What you should do
Filter by the string "Good": return the lines of the material that contain it.
+++
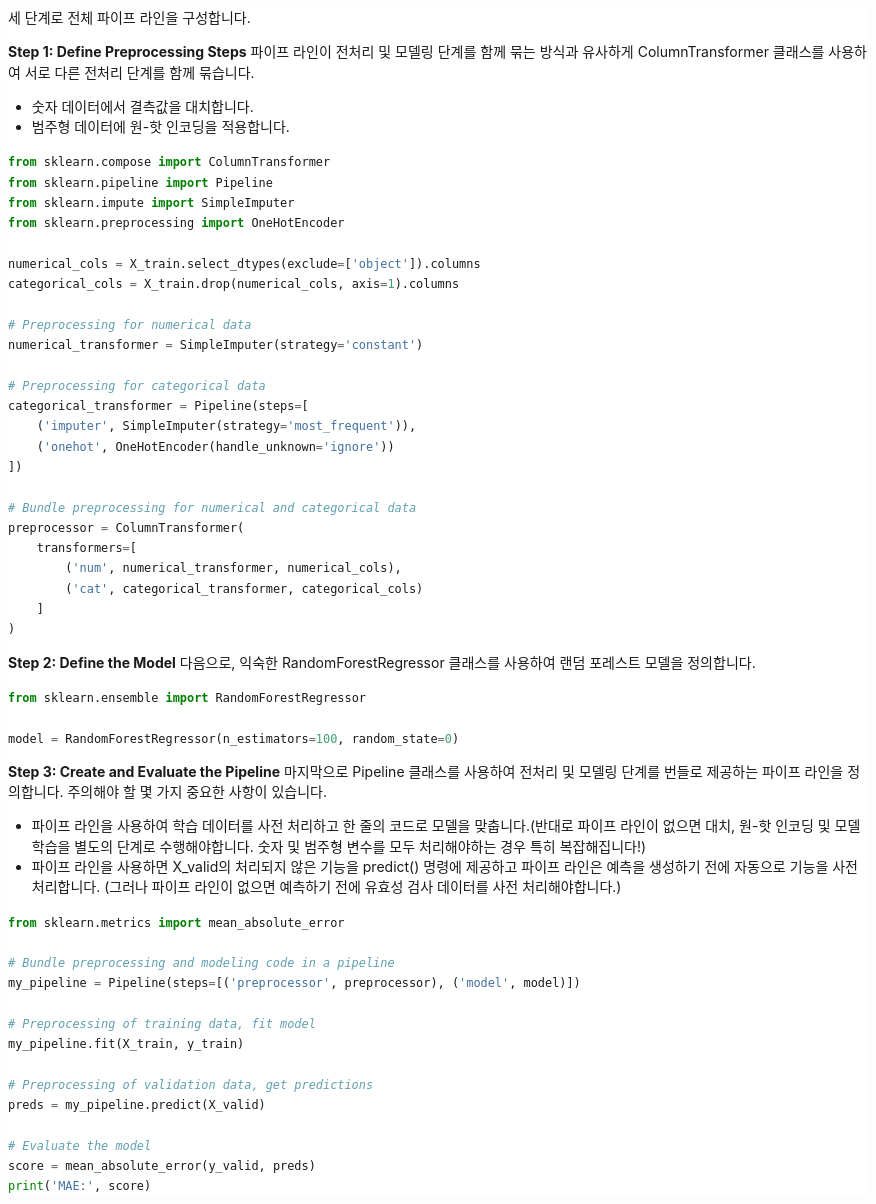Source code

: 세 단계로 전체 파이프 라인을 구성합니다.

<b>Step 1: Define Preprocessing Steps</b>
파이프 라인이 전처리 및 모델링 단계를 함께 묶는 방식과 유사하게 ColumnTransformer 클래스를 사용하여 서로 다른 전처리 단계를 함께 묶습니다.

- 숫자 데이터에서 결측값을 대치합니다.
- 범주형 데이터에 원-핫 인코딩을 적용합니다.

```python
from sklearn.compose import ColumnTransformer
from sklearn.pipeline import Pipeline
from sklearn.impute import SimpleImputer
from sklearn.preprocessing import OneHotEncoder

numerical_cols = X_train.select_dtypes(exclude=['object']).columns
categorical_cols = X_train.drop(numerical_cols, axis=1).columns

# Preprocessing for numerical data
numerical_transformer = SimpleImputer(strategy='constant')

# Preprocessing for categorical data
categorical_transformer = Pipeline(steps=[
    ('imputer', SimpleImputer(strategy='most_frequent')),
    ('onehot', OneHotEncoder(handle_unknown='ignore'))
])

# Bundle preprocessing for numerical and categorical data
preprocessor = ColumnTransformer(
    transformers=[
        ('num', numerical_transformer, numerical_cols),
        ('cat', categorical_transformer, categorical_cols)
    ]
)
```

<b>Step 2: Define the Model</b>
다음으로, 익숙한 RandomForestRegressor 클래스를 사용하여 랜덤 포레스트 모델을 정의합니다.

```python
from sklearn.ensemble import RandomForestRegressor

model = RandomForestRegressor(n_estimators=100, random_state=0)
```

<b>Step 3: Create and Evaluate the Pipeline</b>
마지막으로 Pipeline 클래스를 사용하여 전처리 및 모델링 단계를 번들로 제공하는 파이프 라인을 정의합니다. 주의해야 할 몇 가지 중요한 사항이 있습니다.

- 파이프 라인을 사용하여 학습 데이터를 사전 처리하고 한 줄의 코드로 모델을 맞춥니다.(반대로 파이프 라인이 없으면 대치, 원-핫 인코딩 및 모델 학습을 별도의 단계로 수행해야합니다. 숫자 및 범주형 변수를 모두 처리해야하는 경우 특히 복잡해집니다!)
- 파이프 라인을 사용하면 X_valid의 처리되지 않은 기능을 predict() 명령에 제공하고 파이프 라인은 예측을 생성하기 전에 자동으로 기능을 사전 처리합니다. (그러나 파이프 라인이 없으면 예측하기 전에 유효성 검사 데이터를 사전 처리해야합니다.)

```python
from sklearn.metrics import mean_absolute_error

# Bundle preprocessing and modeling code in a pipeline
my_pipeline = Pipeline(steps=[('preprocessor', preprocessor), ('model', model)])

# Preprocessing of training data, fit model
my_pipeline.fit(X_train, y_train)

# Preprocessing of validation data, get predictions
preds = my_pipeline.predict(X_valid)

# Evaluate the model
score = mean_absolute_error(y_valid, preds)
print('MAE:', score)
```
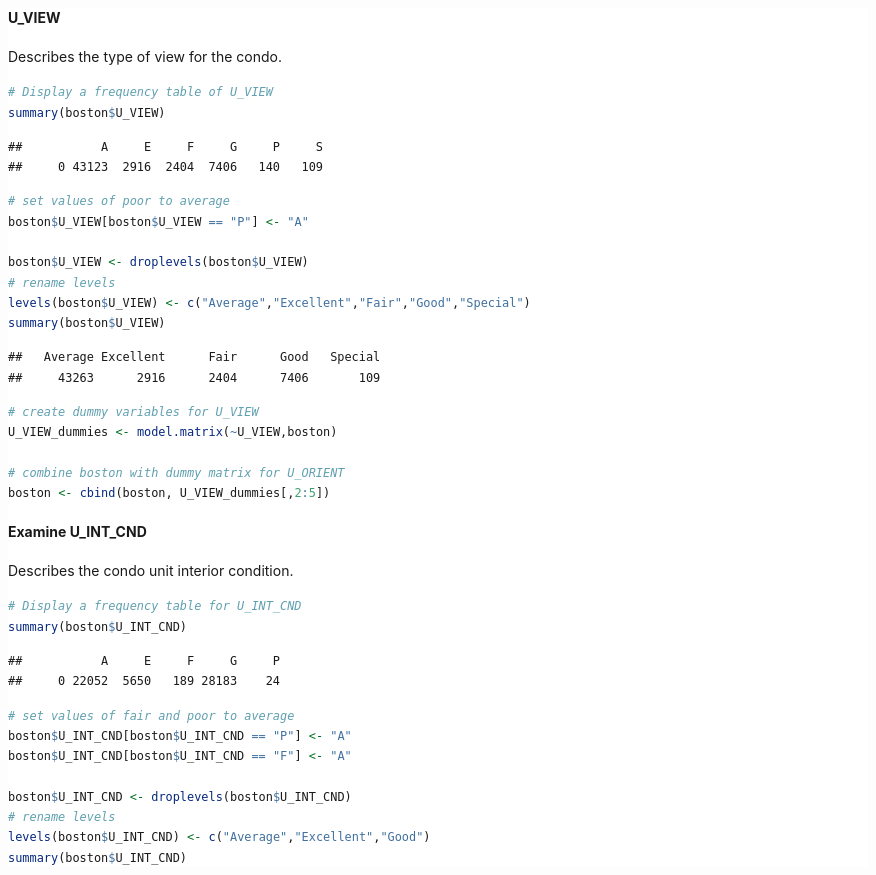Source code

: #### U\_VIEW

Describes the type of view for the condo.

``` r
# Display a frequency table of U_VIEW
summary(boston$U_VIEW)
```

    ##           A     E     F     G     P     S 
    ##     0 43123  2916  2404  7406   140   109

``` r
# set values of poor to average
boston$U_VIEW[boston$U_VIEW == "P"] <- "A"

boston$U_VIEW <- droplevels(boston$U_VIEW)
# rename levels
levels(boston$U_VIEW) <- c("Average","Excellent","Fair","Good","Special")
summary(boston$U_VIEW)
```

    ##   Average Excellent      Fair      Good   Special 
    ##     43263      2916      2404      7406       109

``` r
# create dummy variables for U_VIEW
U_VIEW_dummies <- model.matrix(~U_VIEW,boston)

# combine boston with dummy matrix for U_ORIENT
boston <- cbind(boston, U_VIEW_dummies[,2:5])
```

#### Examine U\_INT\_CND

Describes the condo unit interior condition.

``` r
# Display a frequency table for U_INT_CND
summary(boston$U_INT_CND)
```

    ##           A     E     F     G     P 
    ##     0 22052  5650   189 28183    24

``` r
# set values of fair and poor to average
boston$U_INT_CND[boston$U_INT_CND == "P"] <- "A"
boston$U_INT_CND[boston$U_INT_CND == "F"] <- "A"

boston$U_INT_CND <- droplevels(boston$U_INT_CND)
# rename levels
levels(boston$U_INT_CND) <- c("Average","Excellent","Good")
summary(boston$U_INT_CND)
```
+++
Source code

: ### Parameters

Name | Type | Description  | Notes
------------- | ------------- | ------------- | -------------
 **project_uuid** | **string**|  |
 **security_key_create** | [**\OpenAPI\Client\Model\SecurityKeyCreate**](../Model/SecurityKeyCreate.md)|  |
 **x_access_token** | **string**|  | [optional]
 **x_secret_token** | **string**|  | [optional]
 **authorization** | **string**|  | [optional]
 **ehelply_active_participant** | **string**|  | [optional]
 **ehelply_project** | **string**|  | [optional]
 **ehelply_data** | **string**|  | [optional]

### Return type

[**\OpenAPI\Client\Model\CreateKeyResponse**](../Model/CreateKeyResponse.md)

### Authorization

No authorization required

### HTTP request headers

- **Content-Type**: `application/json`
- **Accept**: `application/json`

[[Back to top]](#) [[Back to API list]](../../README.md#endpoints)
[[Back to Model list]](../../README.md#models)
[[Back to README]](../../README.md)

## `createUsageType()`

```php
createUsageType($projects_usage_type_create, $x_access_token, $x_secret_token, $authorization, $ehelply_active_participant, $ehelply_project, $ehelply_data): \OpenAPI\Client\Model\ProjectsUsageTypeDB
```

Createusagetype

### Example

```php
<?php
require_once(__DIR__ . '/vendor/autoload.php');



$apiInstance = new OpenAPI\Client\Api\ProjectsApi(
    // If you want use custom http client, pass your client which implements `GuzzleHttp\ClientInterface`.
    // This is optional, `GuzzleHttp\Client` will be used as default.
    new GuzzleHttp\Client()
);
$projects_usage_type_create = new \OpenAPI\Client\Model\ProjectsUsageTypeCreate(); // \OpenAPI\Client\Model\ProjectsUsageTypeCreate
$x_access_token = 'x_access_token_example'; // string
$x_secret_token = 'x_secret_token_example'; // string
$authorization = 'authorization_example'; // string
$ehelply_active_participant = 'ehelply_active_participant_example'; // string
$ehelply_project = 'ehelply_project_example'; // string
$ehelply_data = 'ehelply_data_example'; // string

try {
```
+++
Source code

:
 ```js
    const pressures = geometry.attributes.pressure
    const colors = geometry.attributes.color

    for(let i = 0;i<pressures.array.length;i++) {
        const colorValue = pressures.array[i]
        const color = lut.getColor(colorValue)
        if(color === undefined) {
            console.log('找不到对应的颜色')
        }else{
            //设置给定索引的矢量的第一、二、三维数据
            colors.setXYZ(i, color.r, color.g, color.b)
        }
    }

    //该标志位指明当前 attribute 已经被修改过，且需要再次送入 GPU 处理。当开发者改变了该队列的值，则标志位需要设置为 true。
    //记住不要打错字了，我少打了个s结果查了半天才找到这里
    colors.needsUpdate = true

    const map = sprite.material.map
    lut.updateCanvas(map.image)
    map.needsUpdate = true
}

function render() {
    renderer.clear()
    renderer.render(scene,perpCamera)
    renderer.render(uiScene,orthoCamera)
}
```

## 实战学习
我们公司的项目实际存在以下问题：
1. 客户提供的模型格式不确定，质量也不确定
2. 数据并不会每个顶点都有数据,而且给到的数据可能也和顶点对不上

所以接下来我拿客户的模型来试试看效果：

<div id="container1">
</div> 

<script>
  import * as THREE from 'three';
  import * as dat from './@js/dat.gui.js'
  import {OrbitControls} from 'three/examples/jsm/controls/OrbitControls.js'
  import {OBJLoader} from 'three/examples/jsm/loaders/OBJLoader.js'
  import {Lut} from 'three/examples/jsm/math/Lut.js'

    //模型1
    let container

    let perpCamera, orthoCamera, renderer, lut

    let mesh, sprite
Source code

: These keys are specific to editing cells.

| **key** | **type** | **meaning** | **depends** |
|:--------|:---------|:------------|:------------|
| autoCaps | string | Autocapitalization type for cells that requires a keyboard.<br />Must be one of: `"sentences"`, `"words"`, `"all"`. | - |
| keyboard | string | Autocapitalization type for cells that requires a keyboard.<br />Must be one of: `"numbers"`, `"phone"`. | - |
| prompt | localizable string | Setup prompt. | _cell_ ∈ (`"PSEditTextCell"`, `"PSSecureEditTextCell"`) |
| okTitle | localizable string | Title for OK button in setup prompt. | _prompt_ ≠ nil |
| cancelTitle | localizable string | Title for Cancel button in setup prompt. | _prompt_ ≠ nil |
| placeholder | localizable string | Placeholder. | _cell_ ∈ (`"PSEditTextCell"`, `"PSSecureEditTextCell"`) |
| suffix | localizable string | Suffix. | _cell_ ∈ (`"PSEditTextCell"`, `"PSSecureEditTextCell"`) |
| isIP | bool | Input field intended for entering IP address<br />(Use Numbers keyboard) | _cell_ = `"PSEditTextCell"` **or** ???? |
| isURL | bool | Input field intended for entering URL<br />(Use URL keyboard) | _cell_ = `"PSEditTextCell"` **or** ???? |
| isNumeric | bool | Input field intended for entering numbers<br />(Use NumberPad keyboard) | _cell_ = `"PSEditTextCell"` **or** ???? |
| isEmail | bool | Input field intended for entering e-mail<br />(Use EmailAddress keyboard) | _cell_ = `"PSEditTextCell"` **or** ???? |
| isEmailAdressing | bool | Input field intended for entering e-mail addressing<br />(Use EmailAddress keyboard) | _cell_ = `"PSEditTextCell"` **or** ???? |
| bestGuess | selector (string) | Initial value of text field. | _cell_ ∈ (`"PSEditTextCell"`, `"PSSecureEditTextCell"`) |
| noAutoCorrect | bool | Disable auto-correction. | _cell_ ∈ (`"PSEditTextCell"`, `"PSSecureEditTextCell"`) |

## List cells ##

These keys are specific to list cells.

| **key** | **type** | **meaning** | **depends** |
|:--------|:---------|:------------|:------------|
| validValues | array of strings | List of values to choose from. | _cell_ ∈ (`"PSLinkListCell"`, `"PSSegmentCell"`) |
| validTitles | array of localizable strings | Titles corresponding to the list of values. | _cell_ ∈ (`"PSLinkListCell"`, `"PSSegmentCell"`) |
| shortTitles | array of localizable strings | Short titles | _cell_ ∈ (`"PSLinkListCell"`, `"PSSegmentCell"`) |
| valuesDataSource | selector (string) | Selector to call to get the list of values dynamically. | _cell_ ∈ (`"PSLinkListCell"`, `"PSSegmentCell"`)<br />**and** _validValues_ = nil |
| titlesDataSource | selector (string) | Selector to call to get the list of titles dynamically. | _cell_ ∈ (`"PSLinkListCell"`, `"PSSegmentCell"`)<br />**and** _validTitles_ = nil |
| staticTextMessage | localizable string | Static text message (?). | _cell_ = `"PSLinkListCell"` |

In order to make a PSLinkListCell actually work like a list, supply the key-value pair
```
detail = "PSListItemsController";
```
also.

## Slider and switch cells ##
+++
Exercise output
levels(boston$U_VIEW) <- c("Average","Excellent","Fair","Good","Special")
    ##   Average Excellent      Fair      Good   Special 
levels(boston$U_INT_CND) <- c("Average","Excellent","Good")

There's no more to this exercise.